Le A-10 aurait pu être un avion à hélice !
Le A-10 doit sa silhouette à l’irruption du réacteur double flux sur la scène militaire.
Quand ils répondent à l’appel d’offres pour le programme AX, les avionneurs se trouvent placés face à un dilemme : un des défis est d’obtenir une endurance équivalente ou même supérieure à celle du Skyraider et les réacteurs militaires ne sont alors pas des parangons d’autonomie. Les réacteurs double flux, qui apportent une consommation très maîtrisée et vont révolutionner l’aviation commerciale, ne sont pas à leur aise dans les basses vitesses exigées pour la mission CAS.
L’efficacité de la propulsion à basse vitesse implique en effet de déplacer une grande masse d’air avec une accélération moindre. Pour cela l’hélice est bien la meilleure. Mais les exigences de survivabilité impliquent que l’AX doit avoir deux moteurs (1) avec de bonnes performances STOL : mises bout à bout, toutes ces contraintes auraient débouché sur des hélices de grande taille avec des groupes turbopropulseurs largement écartés, avec, à la clef, des difficultés de contrôle en cas de perte d’un moteur. Northrop envisage bien d’aligner dans le fuselage et l’un derrière l’autre deux turbopropulseurs, mais les contraintes étaient encore pires : alimentation en air, refroidissement, vulnérabilité, présence d’une seule hélice et alourdissement de la transmission de puissance... L’idée fut rapidement abandonnée.
Toutefois, pendant les quatre ans qui s’écoulent entre les premières discussions sur l’AX et le RFP final, les motoristes font d’immenses progrès et développent une nouvelle génération de réacteurs à double flux avec un fort taux de dilution. Les moteurs qui apparaissent ainsi réconcilient le AX à réaction avec l’endurance demandée. C’est la fin des questionnements !

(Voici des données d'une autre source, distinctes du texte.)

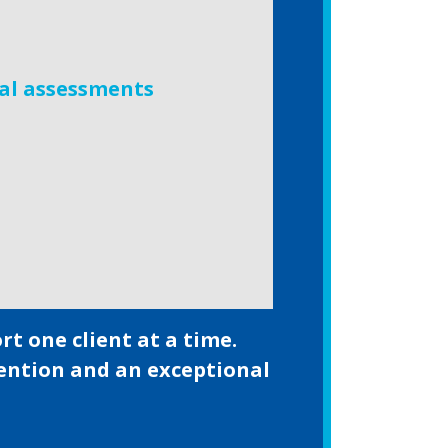
al assessments
t one client at a time.
tention and an exceptional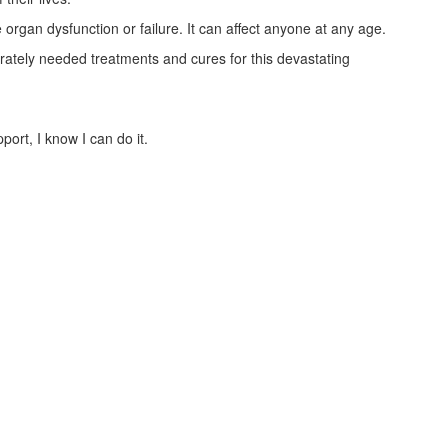
 organ dysfunction or failure. It can affect anyone at any age.
ately needed treatments and cures for this devastating
ort, I know I can do it.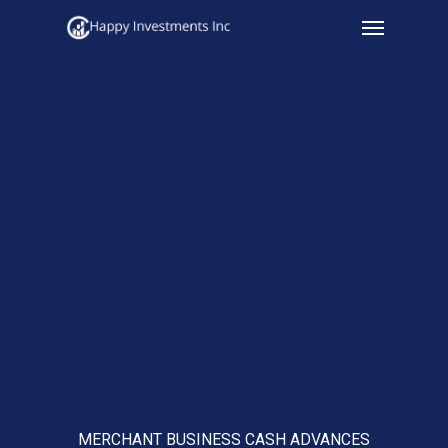
Menu
Skip
to
main
content
MERCHANT BUSINESS CASH ADVANCES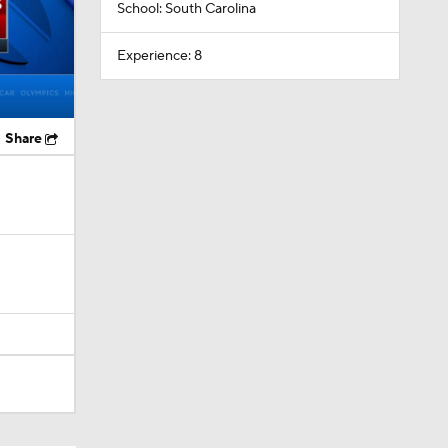
School: South Carolina
Experience: 8
Share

Pour son YA-10, Fairchild fit le choix du General Electric TF34 qui devait également équiper le Lockheed S-3 Viking de la Navy. Il s’agissait d’un moteur assez puissant pour la vitesse demandée, économe en carburant et suffisamment compact pour être installé près de l’axe longitudinal de l’avion et limiter ainsi la question de la dissymétrie de la puissance. En revanche, l’absence de post-combustion impliquait que le moteur soit assez puissant pour permettre un décollage à la masse maximale sans réchauffe, ce qui fut fait mais de façon assez marginale comme on le lira plus loin dans ce numéro…

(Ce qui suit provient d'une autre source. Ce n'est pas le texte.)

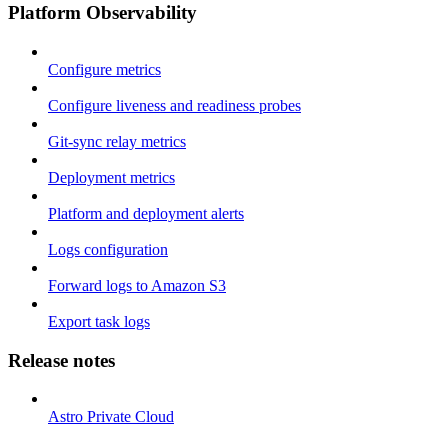
Platform Observability
Configure metrics
Configure liveness and readiness probes
Git-sync relay metrics
Deployment metrics
Platform and deployment alerts
Logs configuration
Forward logs to Amazon S3
Export task logs
Release notes
Astro Private Cloud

Avec son A-9, Northrop fait le choix de l’AVCO Lycoming ALF 502, alias YF102 dans sa version militaire. Un moteur moins puissant de 15%, mais aussi plus léger de 23% et plus compact. Les formes plus aérodynamiques du YA-9 compensent largement le déficit de puissance installée. (1) Pierre Sprey aurait voulu que l’AX soit un monomoteur pour limiter sa taille et son coût. L’Air Force poussait quant à elle en faveur d’un bimoteur pour la survivabilité et elle obtint gain de cause.